Attention, coup de vieux: cela fait dix ans déjà que la Nouvelle Star fait clignoter nos lucarnes cathodiques et envoie chaque année un heureux gagnant au casse-pipe. Avec plus ou moins de réussite… Enfanté artistiquement par la télé (c’était en 2006,NdlR.), Julien Doré est la preuve vivante qu’une émission populaire peut jouer les catalyseurs de talents vrais. S’ils récoltent moins de nos suffrages, un chanteur comme Christophe Willem a néanmoins toute notre sympathie et – comme les dauphines Amel Bent ou Camélia Jordana (qui n’avaient pourtant pas gagné) – a su mener sa barque habilement et dispose aujourd’hui d’une solide fanbase (Crédit photo: D8).

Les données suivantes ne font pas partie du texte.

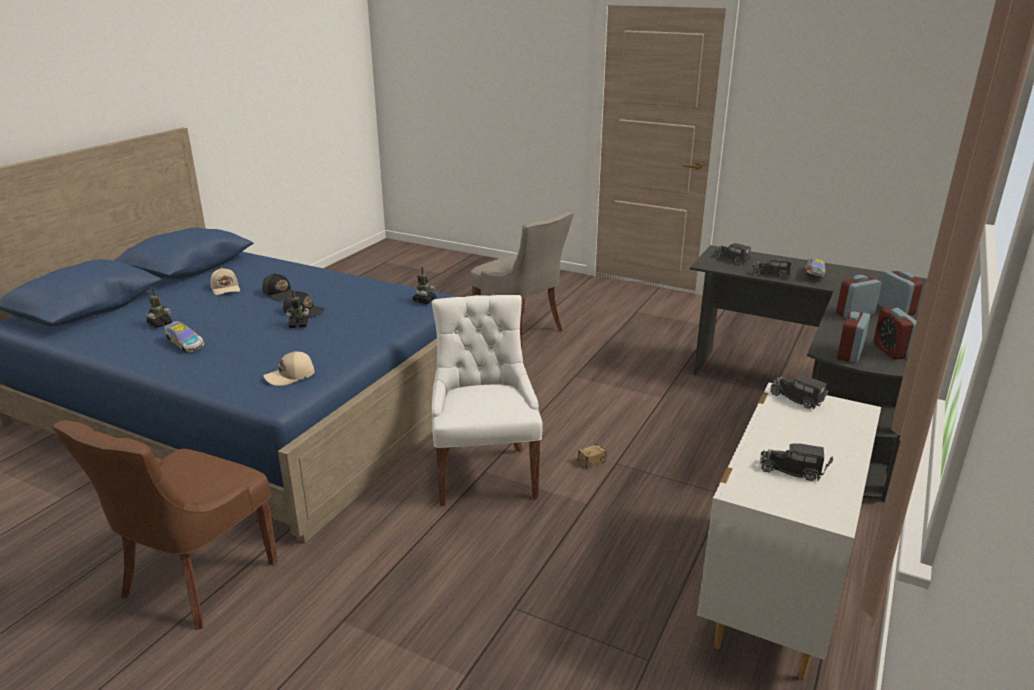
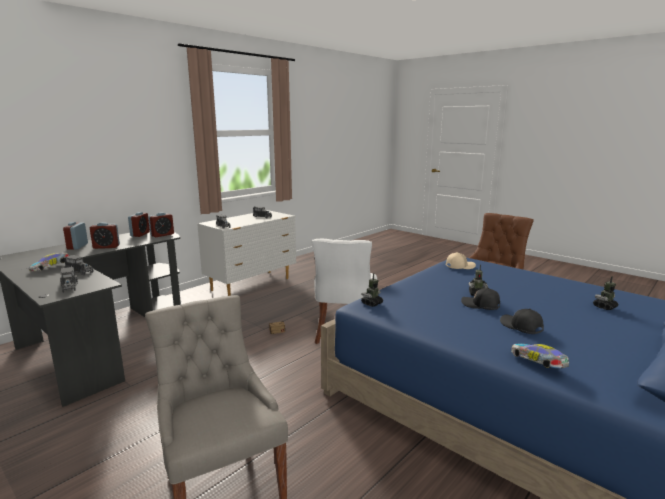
camera: 165 degrees left, 10 degrees down
toy car [164,321,204,353] -> toy car moved to [511,344,569,368]
beige cap [211,268,240,295] -> none

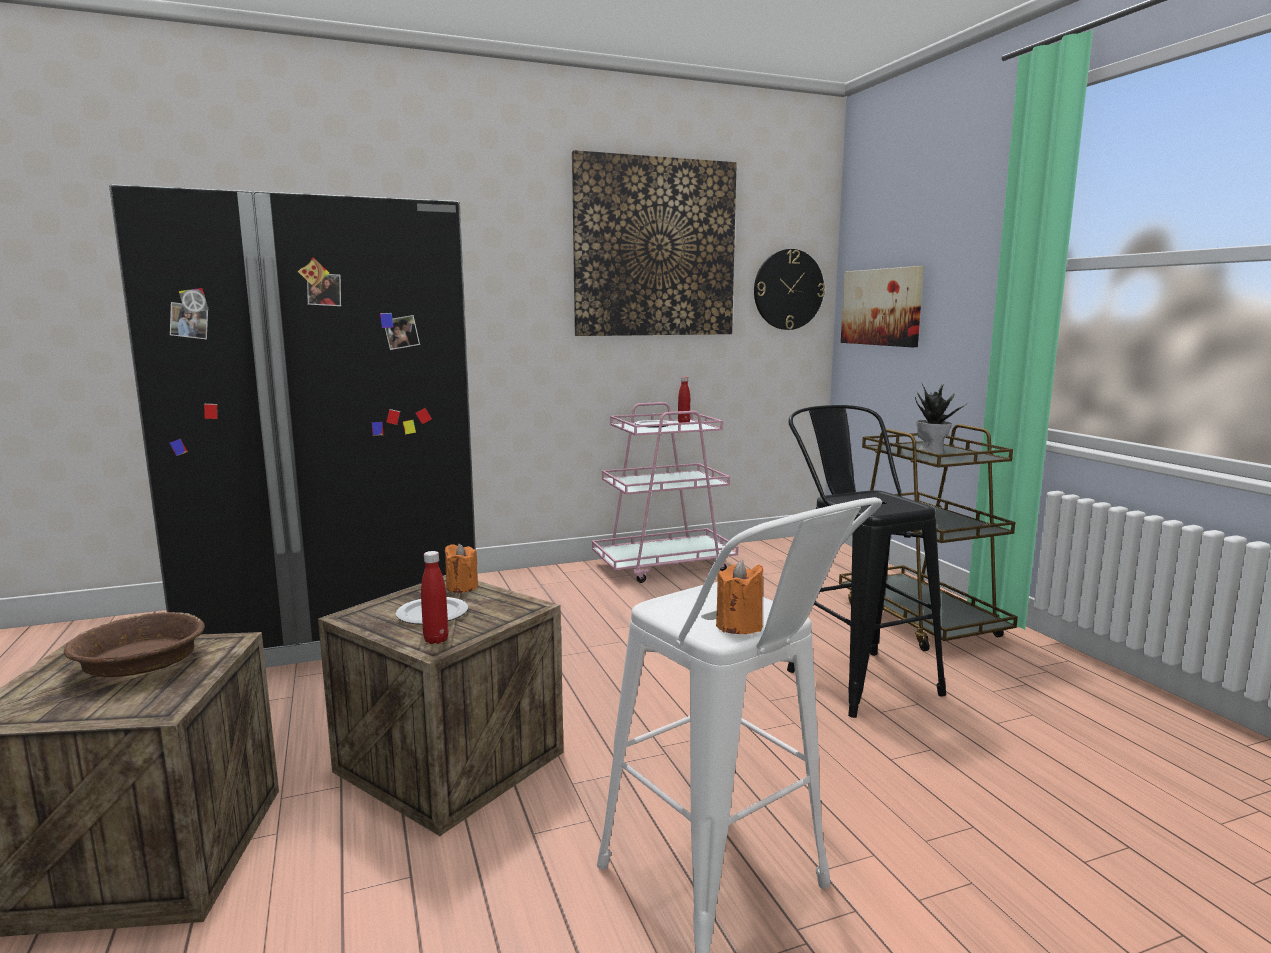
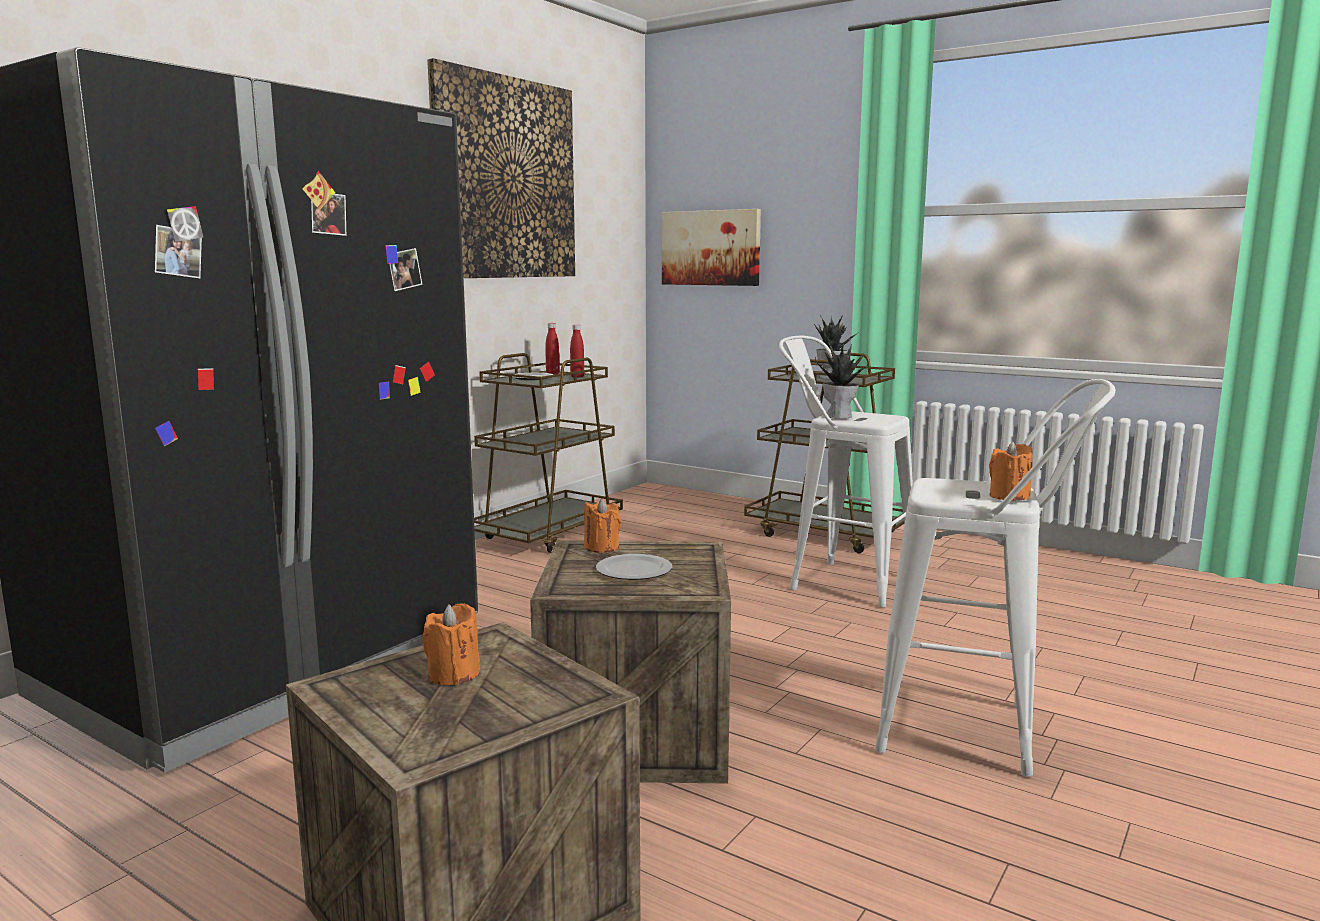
camera: 35 degrees left, 0 degrees up
brown bowl [64,612,205,677] -> orange candle [422,603,480,685]
red bottle [421,551,448,644] -> red bottle moved to [570,324,584,378]
pink cart [592,402,739,583] -> brown cart [474,353,623,553]
wall clock [754,249,825,330] -> none
black stool [787,405,946,718] -> white stool [779,336,913,608]
none -> potted plant [815,342,868,419]

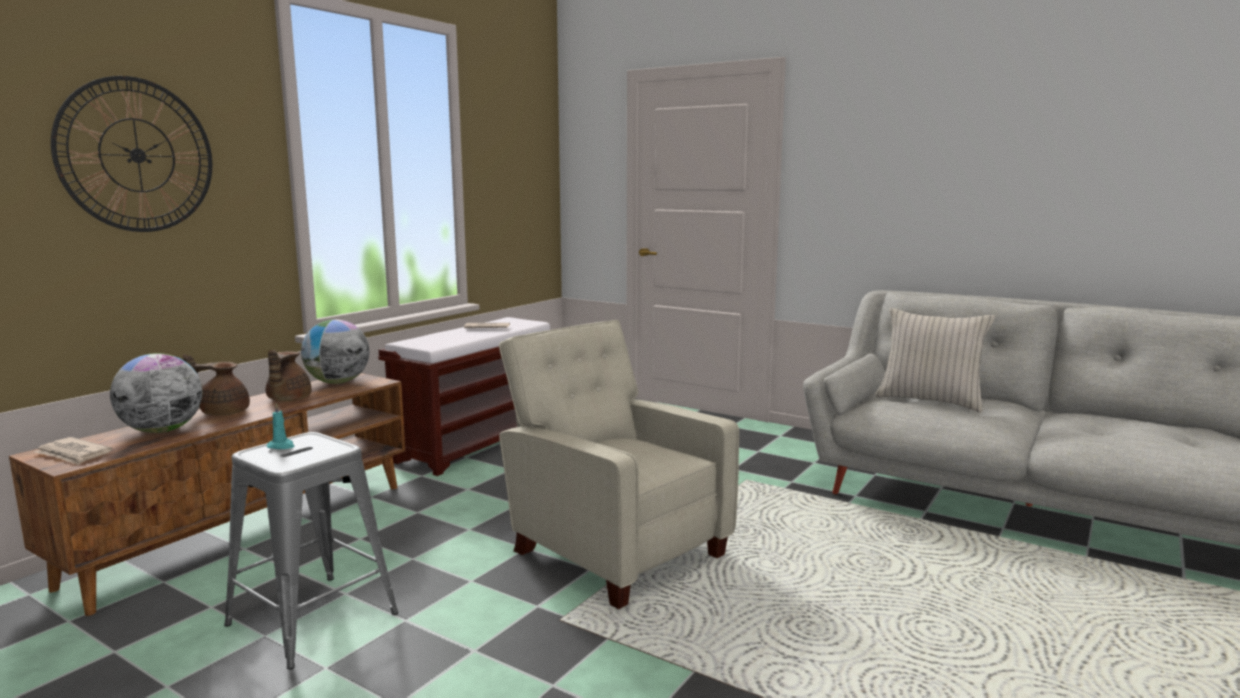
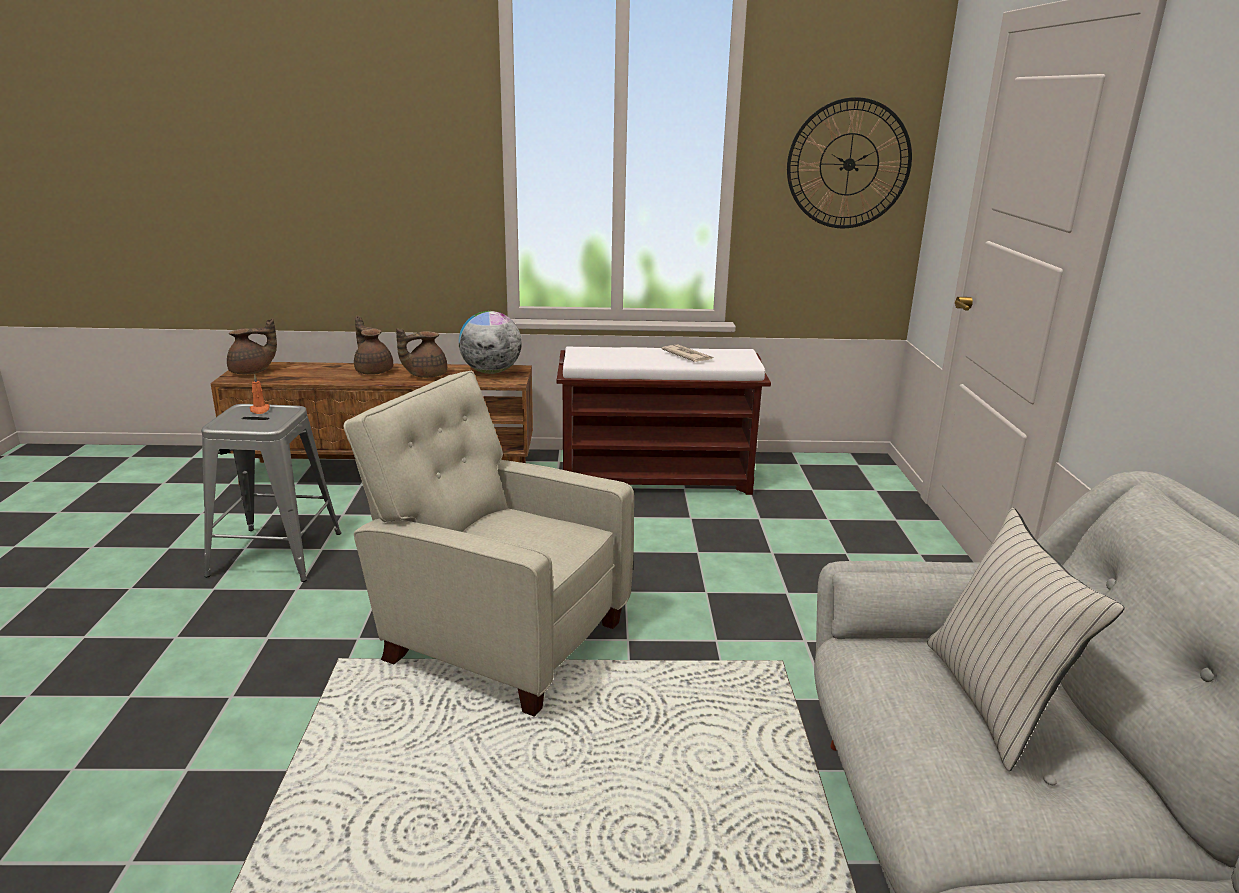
camera: 55 degrees right, 10 degrees up
newspaper [34,437,112,465] -> brown teapot [227,318,277,374]
wall clock [51,76,212,232] -> wall clock moved to [787,97,912,228]
globe [110,353,202,433] -> none
turquoise candle [267,403,295,449] -> orange candle [250,375,270,414]
beige armchair [499,320,739,609] -> beige armchair turned 75 degrees counterclockwise [343,371,634,717]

À côté de ceux-là, au fil des éditions, la Nouvelle Star nous a aussi livré son lot d’abominations. Le blond minet Jonathan Cerrada, la Malvira du rock Steve Estatof, la choucroute Myriam Abel (dont la carrière culminait l’an dernier dans Les Anges de la télé-réalité, NdlR.), le rebelle de bac à sable Soan, la bobo décalée Amandine Bourgeois ou, enfin, Luce et l’ingénue à la mèche indigo Sophie-Tith, dernières lauréates en date très discrètes dont on ne sait encore que penser. Pourtant, depuis une décennie, on continue d’aimer ce qui est sans doute la Rolls-Royce du genre à l’horizon du PAF.